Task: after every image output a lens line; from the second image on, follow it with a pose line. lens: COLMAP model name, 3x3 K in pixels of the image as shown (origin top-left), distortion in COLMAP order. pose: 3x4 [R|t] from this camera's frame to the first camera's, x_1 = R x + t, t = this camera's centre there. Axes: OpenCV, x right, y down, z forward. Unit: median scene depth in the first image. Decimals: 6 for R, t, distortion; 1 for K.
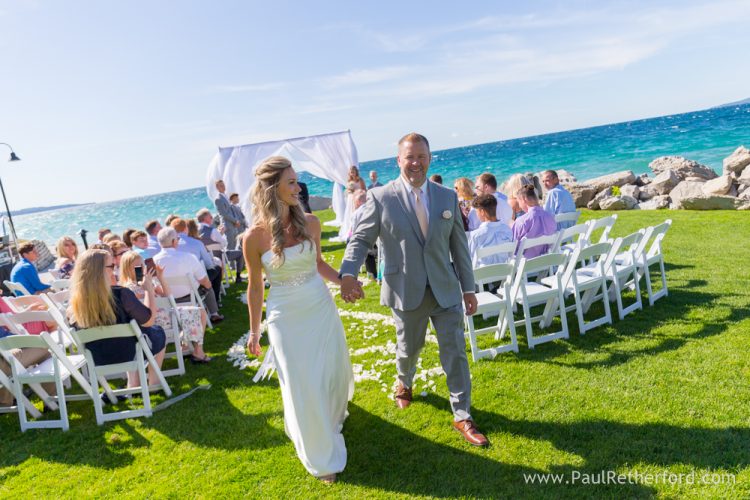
lens RADIAL K [[510.3, 0, 361.6], [0, 510.3, 251.0], [0, 0, 1]] dist [-0.009817, -0.005905]
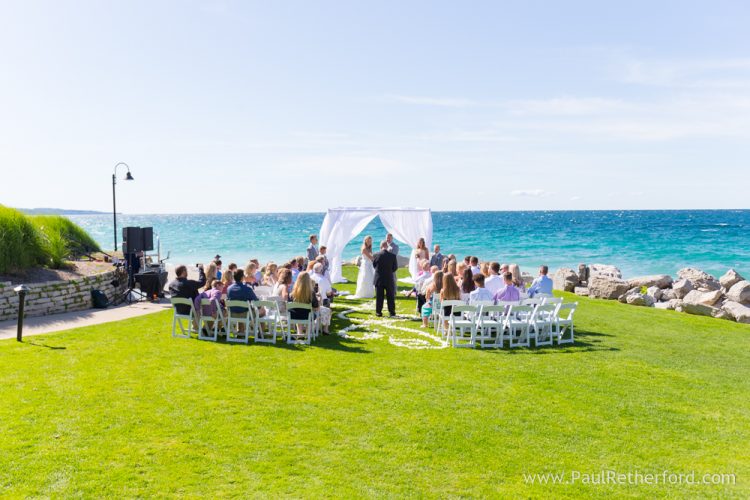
lens RADIAL K [[704.0, 0, 375.0], [0, 704.0, 250.0], [0, 0, 1]] dist [0.002444, -0.001674]
pose [[0.981605, 0.150290, -0.117744, 0.137599], [-0.161890, 0.982123, -0.096048, 0.110660], [0.101204, 0.113343, 0.988388, -1.543787]]
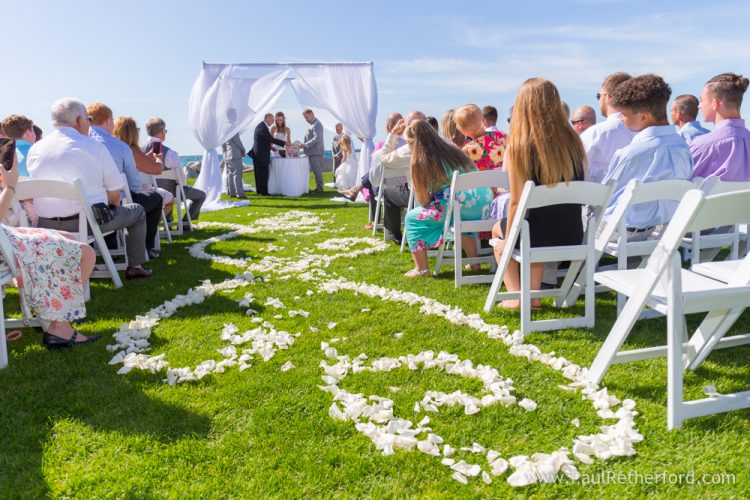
lens RADIAL K [[506.1, 0, 352.9], [0, 506.1, 252.2], [0, 0, 1]] dist [-0.049470, 0.000406]
pose [[0.993677, 0.112127, -0.005786, -0.032443], [-0.111935, 0.993354, 0.026817, 0.073845], [0.008754, -0.025999, 0.999624, 0.459419]]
·····
### DIRECTIONS FOR THIS TASK:
The complete material, set down exactly and stripped of pictures, is the expected response.

### ANSWER:
Task: after every image output a lens line; from the second image on, follow it with a pose line. lens: COLMAP model name, 3x3 K in pixels of the image as shown (origin top-left), distortion in COLMAP order. pose: 3x4 [R|t] from this camera's frame to the first camera's, x_1 = R x + t, t = this camera's centre there. Axes: OpenCV, x right, y down, z forward. Unit: median scene depth in the first image. Decimals: 6 for R, t, distortion; 1 for K.
lens RADIAL K [[510.3, 0, 361.6], [0, 510.3, 251.0], [0, 0, 1]] dist [-0.009817, -0.005905]
lens RADIAL K [[704.0, 0, 375.0], [0, 704.0, 250.0], [0, 0, 1]] dist [0.002444, -0.001674]
pose [[0.981605, 0.150290, -0.117744, 0.137599], [-0.161890, 0.982123, -0.096048, 0.110660], [0.101204, 0.113343, 0.988388, -1.543787]]
lens RADIAL K [[506.1, 0, 352.9], [0, 506.1, 252.2], [0, 0, 1]] dist [-0.049470, 0.000406]
pose [[0.993677, 0.112127, -0.005786, -0.032443], [-0.111935, 0.993354, 0.026817, 0.073845], [0.008754, -0.025999, 0.999624, 0.459419]]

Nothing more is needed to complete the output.